Огромная масса человечества живет страстями, проявляя в них свое отношение к миру, приемля одно и ниспровергая другое. И вот с точки зрения жаждущего истины человечества, с точки зрения новых людей, идущих на смену умирающей античности, статуи, изображавшие обнаженных Венер, понимались как "прелесть", порождающая соблазн, с которым надо бороться. "L’art pour l’art[*]" для таких людей не существовало. А эстетика оправдывалась истиной христианства. И вот летели с пьедесталов языческие кумиры. Мраморам Праксителя отрубали головы и руки, бронзу Лисиппа переливали на монеты, а из золота Фидия делали паникадила и лампады. С точки зрения исторического детерминизма это не варварство, не разрушение, а созидание новой культуры, рост и расширение духовного опыта человечества, один из актов великой мистерии человекообожения, которое, по слову Максима Исповедника, исторически грядет на смену акта Боговочеловечения[18]. Мы, дети апокалиптических времен, над сознанием которых тяжелым бременем тяготеет груз былых культур, разумеется, понимаем все историческое и художественное значение изваяний Поликлета, Фидия, Скопаса, Леохара, Агесандра и многих других. Мы для наших исторических, археологических и эстетических концепций испытываем весь ущерб, нанесенный былой культуре последующими ее разрушениями.
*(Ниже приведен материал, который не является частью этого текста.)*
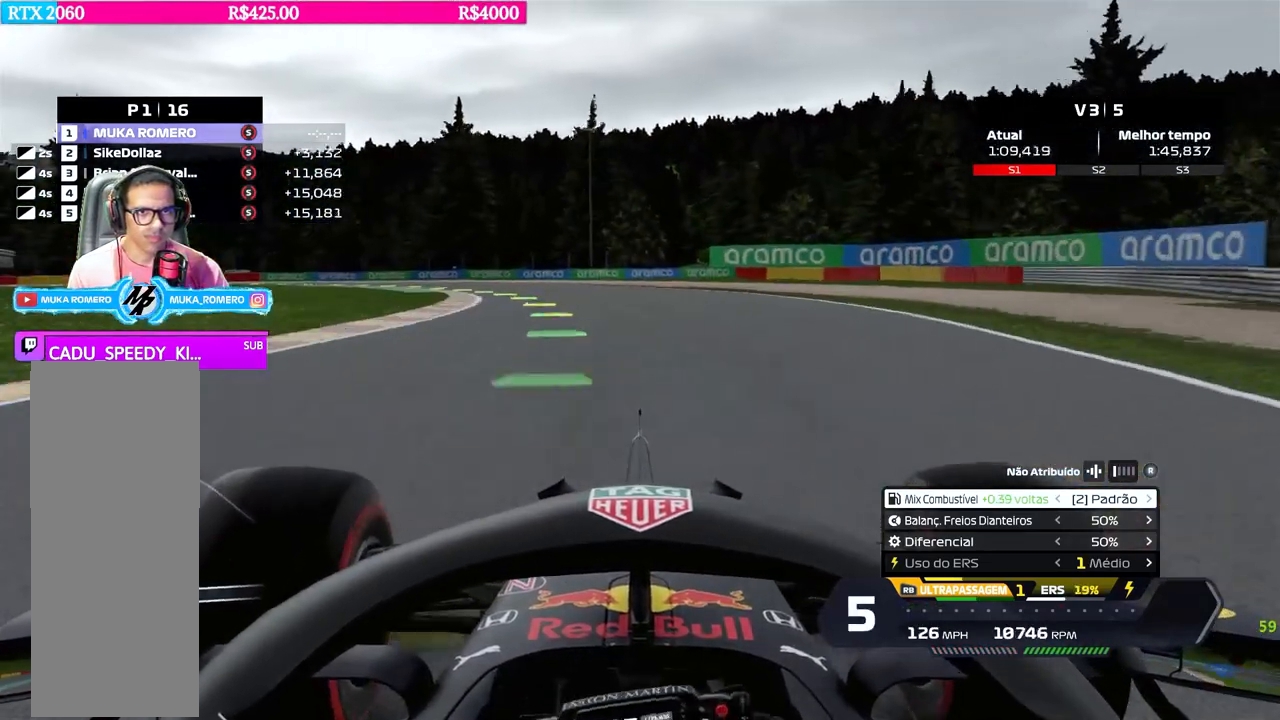
{"buttons": ["R2"], "left_stick": "down-left", "right_stick": "center", "events": [[16, "L2", "down"], [133, "X", "down"], [183, "X", "up"], [200, "L2", "up"], [217, "R2", "up"], [350, "R2", "down"], [367, "B", "down"], [450, "B", "up"]]}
Но мы же, одновременно, и понимаем, что человечество живет ради любви и ненависти, а не представляет сообщество по "охране памятников и старины".
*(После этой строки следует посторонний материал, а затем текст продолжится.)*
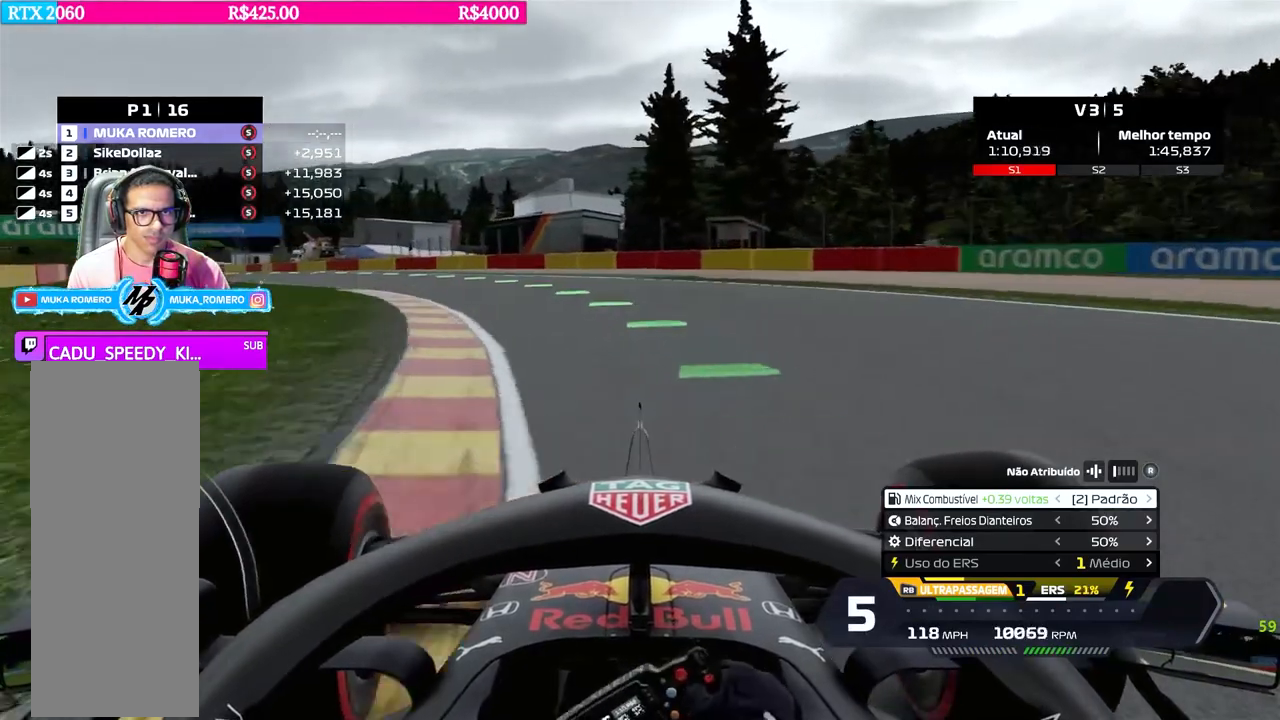
{"buttons": ["R2"], "left_stick": "down-left", "right_stick": "center", "events": []}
Но даже если встать на точку зрения беспринципных эстетиков и "лярпурлярных" художников и "открыть" свою душу навстречу всем художественным "ветрам", если принять и оценить богатство всех культур, то чем же собственно мы будем обладать и какова будет истинная ценность нашего богатства? На этот вопрос отвечают современные библиотеки, где собраны миллионы томов трагедий, драм, эпопей, романов, новелл и прочего, в которых на разные лады, стремясь к оригинальности и остроумию, бесчисленные таланты и мировые "гении" рассказывают о страстях, приводящих к убийству, безумию, вероломным поступкам, ради обладания чужой женой, ради устранения соперника на пути к власти, ради наживы денег, в поисках людской славы и почестей. На миллионах страниц рассказано, как течет кровь обезглавленных властителей, устраненных с трона, задушенных любовников, обманутых любовниц, на многочисленных страницах рассказаны сотни тысяч трагических, забавных и смешных ситуаций между вымышленными людьми, из которых большинство принадлежит к разряду заурядных и даже ничтожных, мимо которых в жизни мы бы прошли, не замечая их. В наших "пинакотеках" собрано неисчислимое количество картин, скульптур, гравюр, рисунков, на которых изображены голые тела красивых и безобразных женщин, многие из которых были проститутками. На полотнах жанровой живописи рассказаны ничтожные эпизоды драк, пирушек, свадеб и прочего в стиле Остаде, Стена, Хогарта, Маковского и других. На полотнах пейзажной живописи изображены моря, леса, поля, рощи, сады, с тщетной потугой передать в цвете неуловимое богатство колорита самой природы. На полотнах исторической живописи рассказаны кровавые события политических переворотов, военные сражения, проявления религиозного фанатизма и тому подобное. Подмостки театральных сцен раскрывают нам в лицах и действиях те же события, с которыми нас познакомили романы, повести и картины. Концертные залы завораживают нас сетью бесконечных мелодий и гармоний, где, подобно фуге, цепляясь одна за другую, обступают нас музыкальные мысли и чувства, исполненные тоски, отчаяния, бессилия, уныния одинокой, больной души. Или те же звуки поют о силе, страсти, похоти, ненависти, борьбе. И все это облечено в труднейшие звукосочетания, в замысловатейшие контрапункты, в затейливейшие темперации, в остроумнейшие модуляции и в искусственнейшие оркестровки.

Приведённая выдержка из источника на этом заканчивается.